TASK INSTRUCTIONS —
List each line in the entries below that contains the string "built", copying every such line in full.

Stored records:
/---

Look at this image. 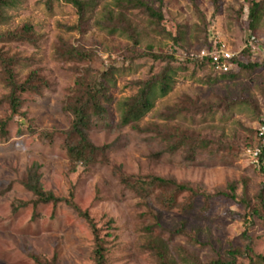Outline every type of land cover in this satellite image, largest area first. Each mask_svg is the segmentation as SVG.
I'll use <instances>...</instances> for the list:
<instances>
[{
    "label": "rangeland",
    "instance_id": "rangeland-1",
    "mask_svg": "<svg viewBox=\"0 0 264 264\" xmlns=\"http://www.w3.org/2000/svg\"><path fill=\"white\" fill-rule=\"evenodd\" d=\"M81 1L90 3L82 16L64 0H13L1 11L0 34L28 25L33 42H0V55L17 59L12 70L18 82L36 72L46 86L39 94L21 95L20 112L25 117L21 125V116L8 119L7 105L0 104V122L9 120L6 135L0 132V264H44L54 258L56 264H93V237L77 210L65 202L33 206L35 198L21 184L33 163L41 167L45 192L68 199L72 191L76 209L88 212L101 236L108 234L106 264H159L157 247L169 264H191V258L200 264L226 260L228 250L244 248L243 233L253 241L255 254L264 257V223L246 220L239 200L218 197L205 203L198 197L191 211H164L158 192L140 199L118 178L119 173L171 178L208 194L234 184L239 198L244 194L252 206L256 204L255 195L264 190V173L251 162L249 151L264 116V67L219 76L209 66L189 60L225 46L242 63L252 64L243 51L264 47V0H259V18L253 26L248 0H219L216 14L211 0H197L204 22L189 0H163L158 26L138 11L127 12L137 44L99 26L112 0ZM143 1L158 8L152 0ZM63 44L86 52L89 59L60 58L57 51ZM148 54L174 55L178 60L171 63L175 75L169 92L156 97L152 109L137 122L146 129L139 133L120 126L119 103L136 93L133 82L164 66ZM1 73L0 67V100L8 93ZM85 73L107 87L106 113L92 119L88 131L90 141L105 147V152L71 174L63 136L71 117L63 106L75 80ZM175 130L203 138L211 152L198 151L193 162L185 148L155 158L167 145L159 132ZM43 132L49 138H43ZM187 199L179 197L181 202ZM182 226L185 235H172ZM235 264L249 263L238 258Z\"/></svg>",
    "mask_w": 264,
    "mask_h": 264
},
{
    "label": "trees",
    "instance_id": "trees-1",
    "mask_svg": "<svg viewBox=\"0 0 264 264\" xmlns=\"http://www.w3.org/2000/svg\"><path fill=\"white\" fill-rule=\"evenodd\" d=\"M13 0H0V21L3 19L2 9L12 5ZM66 3L71 4L76 8L79 16H82L84 8L87 3L81 0H64ZM158 4V8L155 9L149 3L143 0H112L111 8H104L103 20L99 22V26L106 28L109 33L113 34L118 32L119 34L126 35L134 44H137V34L130 26L125 18V13L131 11H138L150 23L158 26L162 20L161 6L163 0H152ZM194 6L196 13L202 22L205 21V16L197 7V0H189ZM214 7V14L218 12L219 0H211ZM250 3L248 20L253 26L259 18V10L261 1L248 0ZM31 27L28 25L23 26L20 30L0 34V42H33L31 33ZM216 47V46H215ZM214 48V47H213ZM211 48V50L213 49ZM264 51V47H258ZM251 57L253 61L257 60L256 55L252 52L251 48H246L244 51ZM57 55L67 61L84 62L89 59V54L81 51L72 46L63 44L57 51ZM144 57V56H140ZM153 61L161 62L164 64L160 72L149 74L148 78L141 81L133 82L136 88V93L128 98L123 99L119 103L120 108V121L121 127L130 126L134 131L142 133L146 129H141L137 125L140 118L148 113L152 107L156 97H164L170 90L173 83V76L175 75L174 69L171 67V63L177 61V57L174 55H153L148 54ZM255 59V60H254ZM252 64H244L235 56L231 61L233 70L227 74H221L219 76H230L232 73L239 69H252L256 67H264V64L258 61ZM199 66H209L210 61L208 59L189 60ZM18 64L15 58H4L0 55V67L2 69L1 79L8 89V93L0 100V104L7 105L10 111V119L14 116H21L19 124H23L24 115L20 112L22 106L21 95L31 93L39 94L40 89L46 86V82L38 76L36 72L30 73L23 82H18L16 76L12 70V67ZM211 68V67H210ZM212 70V69H211ZM213 71V70H212ZM214 72V71H213ZM215 75H218L214 72ZM106 75V74H105ZM107 87L104 81L98 79V77L88 78L87 73L78 77L75 80L74 88L72 89V95L68 98L67 102L63 106V110L71 117L69 129L63 132L64 136V151L68 163V172L74 174L79 168L87 167L93 164L96 157L105 152V147L95 146L88 137V131L93 122L92 119H102L106 113L103 103L108 99ZM180 111H177V113ZM23 115V116H22ZM0 122V132L6 135L5 128L7 127L9 120ZM163 132V131H162ZM159 132L163 140L167 142L166 148L154 155L155 158H159L164 154H175L180 149L185 148L188 154V161L193 162L198 151L211 152L209 143L201 137H195L189 135L184 131L175 130L174 132ZM43 138H49L47 133H41ZM254 144L250 149L260 148L261 152L258 156V166H255L264 173V147L261 146L260 139L257 137V128L254 134ZM213 154V153H211ZM40 165L33 163L27 170L25 178L21 181L23 188L30 193L35 201L32 202L33 206L39 204L46 205L51 204L56 206L59 203L65 202L68 206L77 210L78 215L89 226L93 237V251H92V263L93 264H106V252L107 242L106 237L100 235L101 231L97 228L92 218L89 217L87 211H80L76 209L72 199L73 192L69 193L68 199L56 198L51 192H45L42 188L40 179ZM120 184L134 193L140 199H147L154 193L158 192L157 202L164 211L179 210L181 212H188L193 209V202L201 197L205 203H208L210 199L223 197L232 201H238L245 206L247 211L244 215L246 220L258 219L264 223V190H260L255 195L256 204L251 205L250 200L244 197V194L239 198L235 193L234 184L227 185L226 191H217L214 194H208L200 191L199 188H193L189 183H180L175 179L162 178L157 176H127L123 173L118 174ZM185 195L188 199L184 202L179 201V197ZM23 206L26 203L22 204ZM156 218V217H155ZM155 223V227H159L158 218ZM113 221L110 220L111 224ZM172 235H185L184 227L172 232ZM242 239L245 240V246L243 249L234 248L227 251V259H216L208 264H235L238 258H244L249 264H264V257L255 254L253 250V241L247 234H242ZM156 254L159 259V264H169L164 256L163 250L157 247ZM54 258L50 263L44 264H56ZM191 264H200L196 259H190ZM37 264H41L37 261Z\"/></svg>",
    "mask_w": 264,
    "mask_h": 264
},
{
    "label": "built area",
    "instance_id": "built-area-1",
    "mask_svg": "<svg viewBox=\"0 0 264 264\" xmlns=\"http://www.w3.org/2000/svg\"><path fill=\"white\" fill-rule=\"evenodd\" d=\"M252 52L256 55L258 62L264 64V51L258 47H251ZM236 54L230 51L225 46L214 47L210 51H203L198 55V59H208L210 61L211 69L218 75L227 74L233 70L231 61L235 58ZM257 137L260 139L261 146L264 147V116L261 118L257 126ZM260 148H255L249 151L251 162L258 166V156L260 155Z\"/></svg>",
    "mask_w": 264,
    "mask_h": 264
}]
</instances>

\---

SOLVED PROBLEM —
    "label": "built area",
    "instance_id": "built-area-1",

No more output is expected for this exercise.